[To do]: I need each line of the entries below that includes the string "sponsor".

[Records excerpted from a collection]

_ _ _ _ _ _ _

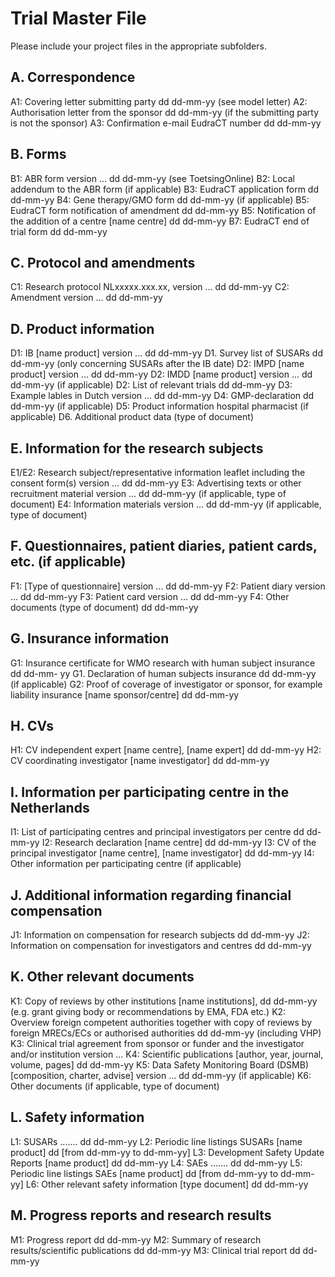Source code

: # Trial Master File
Please include your project files in the appropriate subfolders.

## A. Correspondence
A1: Covering letter submitting party dd dd-mm-yy (see model letter)
A2: Authorisation letter from the sponsor dd dd-mm-yy (if the submitting party is not the sponsor)
A3: Confirmation e-mail EudraCT number dd dd-mm-yy

## B. Forms
B1: ABR form version ... dd dd-mm-yy (see ToetsingOnline)
B2: Local addendum to the ABR form (if applicable)
B3: EudraCT application form dd dd-mm-yy
B4: Gene therapy/GMO form dd dd-mm-yy (if applicable)
B5: EudraCT form notification of amendment dd dd-mm-yy
B5: Notification of the addition of a centre [name centre] dd dd-mm-yy B7: EudraCT end of trial form dd dd-mm-yy

## C. Protocol and amendments
C1: Research protocol NLxxxxx.xxx.xx, version ... dd dd-mm-yy 
C2: Amendment version ... dd dd-mm-yy

## D. Product information
D1: IB [name product] version ... dd dd-mm-yy
D1. Survey list of SUSARs dd dd-mm-yy (only concerning SUSARs after the IB date) 
D2: IMPD [name product] version ... dd dd-mm-yy
D2: IMDD [name product] version ... dd dd-mm-yy (if applicable)
D2: List of relevant trials dd dd-mm-yy
D3: Example lables in Dutch version ... dd dd-mm-yy
D4: GMP-declaration dd dd-mm-yy (if applicable)
D5: Product information hospital pharmacist (if applicable)
D6. Additional product data (type of document)

## E. Information for the research subjects
E1/E2: Research subject/representative information leaflet including the consent form(s) version ... dd dd-mm-yy
E3: Advertising texts or other recruitment material version ... dd dd-mm-yy (if applicable, type of document)
E4: Information materials version ... dd dd-mm-yy (if applicable, type of document)

## F. Questionnaires, patient diaries, patient cards, etc. (if applicable) 
F1: [Type of questionnaire] version ... dd dd-mm-yy
F2: Patient diary version ... dd dd-mm-yy
F3: Patient card version ... dd dd-mm-yy
F4: Other documents (type of document) dd dd-mm-yy

## G. Insurance information
G1: Insurance certificate for WMO research with human subject insurance dd dd-mm- yy
G1. Declaration of human subjects insurance dd dd-mm-yy (if applicable)
G2: Proof of coverage of investigator or sponsor, for example liability insurance [name sponsor/centre] dd dd-mm-yy

## H. CVs
H1: CV independent expert [name centre], [name expert] dd dd-mm-yy 
H2: CV coordinating investigator [name investigator] dd dd-mm-yy

## I. Information per participating centre in the Netherlands
I1: List of participating centres and principal investigators per centre dd dd-mm-yy 
I2: Research declaration [name centre] dd dd-mm-yy
I3: CV of the principal investigator [name centre], [name investigator] dd dd-mm-yy 
I4: Other information per participating centre (if applicable)

## J. Additional information regarding financial compensation
J1: Information on compensation for research subjects dd dd-mm-yy
J2: Information on compensation for investigators and centres dd dd-mm-yy

## K. Other relevant documents
K1: Copy of reviews by other institutions [name institutions], dd dd-mm-yy (e.g. grant giving body or recommendations by EMA, FDA etc.)
K2: Overview foreign competent authorities together with copy of reviews by foreign MRECs/ECs or authorised authorities dd dd-mm-yy (including VHP)
K3: Clinical trial agreement from sponsor or funder and the investigator and/or institution version ...
K4: Scientific publications [author, year, journal, volume, pages] dd dd-mm-yy
K5: Data Safety Monitoring Board (DSMB) [composition, charter, advise] version ... dd dd-mm-yy (if applicable)
K6: Other documents (if applicable, type of document)

## L. Safety information
L1: SUSARs ....... dd dd-mm-yy
L2: Periodic line listings SUSARs [name product] dd [from dd-mm-yy to dd-mm-yy] 
L3: Development Safety Update Reports [name product] dd dd-mm-yy
L4: SAEs ....... dd dd-mm-yy
L5: Periodic line listings SAEs [name product] dd [from dd-mm-yy to dd-mm-yy] 
L6: Other relevant safety information [type document] dd dd-mm-yy

## M. Progress reports and research results
M1: Progress report dd dd-mm-yy
M2: Summary of research results/scientific publications dd dd-mm-yy 
M3: Clinical trial report dd dd-mm-yy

_ _ _ _ _ _ _

[Completed task]:
A2: Authorisation letter from the sponsor dd dd-mm-yy (if the submitting party is not the sponsor)
G2: Proof of coverage of investigator or sponsor, for example liability insurance [name sponsor/centre] dd dd-mm-yy
K3: Clinical trial agreement from sponsor or funder and the investigator and/or institution version ...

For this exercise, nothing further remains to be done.